#### Supplied material

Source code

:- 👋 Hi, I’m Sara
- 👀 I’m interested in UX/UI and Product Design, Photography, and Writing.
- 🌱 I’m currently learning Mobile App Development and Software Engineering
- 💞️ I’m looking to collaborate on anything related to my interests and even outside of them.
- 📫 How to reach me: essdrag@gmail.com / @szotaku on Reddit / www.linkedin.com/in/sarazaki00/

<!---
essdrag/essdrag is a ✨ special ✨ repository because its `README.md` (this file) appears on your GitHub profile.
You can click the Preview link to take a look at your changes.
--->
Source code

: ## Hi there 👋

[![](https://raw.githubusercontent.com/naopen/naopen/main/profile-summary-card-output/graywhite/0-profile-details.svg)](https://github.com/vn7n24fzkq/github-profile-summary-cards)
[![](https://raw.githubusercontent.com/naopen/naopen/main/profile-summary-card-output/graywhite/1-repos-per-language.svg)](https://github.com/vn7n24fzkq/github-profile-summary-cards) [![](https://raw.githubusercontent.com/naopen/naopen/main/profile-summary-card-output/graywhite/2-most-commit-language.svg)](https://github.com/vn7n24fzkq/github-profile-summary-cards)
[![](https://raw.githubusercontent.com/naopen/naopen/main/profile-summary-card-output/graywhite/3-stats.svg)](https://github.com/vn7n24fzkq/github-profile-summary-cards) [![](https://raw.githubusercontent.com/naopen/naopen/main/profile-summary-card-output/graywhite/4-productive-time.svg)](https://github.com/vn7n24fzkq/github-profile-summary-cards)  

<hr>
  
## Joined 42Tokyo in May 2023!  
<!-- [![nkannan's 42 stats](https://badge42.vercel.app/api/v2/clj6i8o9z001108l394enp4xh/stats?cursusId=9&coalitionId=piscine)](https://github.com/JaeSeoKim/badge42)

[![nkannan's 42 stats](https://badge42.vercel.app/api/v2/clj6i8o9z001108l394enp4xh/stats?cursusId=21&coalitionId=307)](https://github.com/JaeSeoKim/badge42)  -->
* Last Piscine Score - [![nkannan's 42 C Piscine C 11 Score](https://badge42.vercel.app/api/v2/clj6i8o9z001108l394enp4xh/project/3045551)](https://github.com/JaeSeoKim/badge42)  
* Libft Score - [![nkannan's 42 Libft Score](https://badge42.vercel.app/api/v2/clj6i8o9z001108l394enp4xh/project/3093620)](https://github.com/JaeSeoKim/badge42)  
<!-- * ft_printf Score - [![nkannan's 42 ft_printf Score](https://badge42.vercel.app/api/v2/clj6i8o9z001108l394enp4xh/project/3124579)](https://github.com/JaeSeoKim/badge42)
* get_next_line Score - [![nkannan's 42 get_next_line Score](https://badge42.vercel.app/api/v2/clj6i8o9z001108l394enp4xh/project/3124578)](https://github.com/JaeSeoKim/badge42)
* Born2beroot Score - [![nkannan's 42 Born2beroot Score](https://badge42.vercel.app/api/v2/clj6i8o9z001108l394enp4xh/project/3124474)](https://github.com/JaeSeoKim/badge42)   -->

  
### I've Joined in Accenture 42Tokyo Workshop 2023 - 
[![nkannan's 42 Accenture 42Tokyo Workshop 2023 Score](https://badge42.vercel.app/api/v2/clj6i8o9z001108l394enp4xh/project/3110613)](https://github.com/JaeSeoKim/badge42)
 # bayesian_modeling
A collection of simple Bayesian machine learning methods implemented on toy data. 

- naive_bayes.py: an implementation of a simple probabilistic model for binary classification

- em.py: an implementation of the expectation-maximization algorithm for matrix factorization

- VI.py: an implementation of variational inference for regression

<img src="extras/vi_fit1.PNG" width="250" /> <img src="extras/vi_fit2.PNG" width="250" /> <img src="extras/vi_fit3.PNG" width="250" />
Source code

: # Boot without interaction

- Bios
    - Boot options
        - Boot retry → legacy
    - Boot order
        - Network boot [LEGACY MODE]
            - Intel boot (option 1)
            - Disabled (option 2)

########

What you have to do :: The answer is each line from the entries above in which the word "Workshop" occurs.

Completed task ::
### I've Joined in Accenture 42Tokyo Workshop 2023 - 
[![nkannan's 42 Accenture 42Tokyo Workshop 2023 Score](https://badge42.vercel.app/api/v2/clj6i8o9z001108l394enp4xh/project/3110613)](https://github.com/JaeSeoKim/badge42)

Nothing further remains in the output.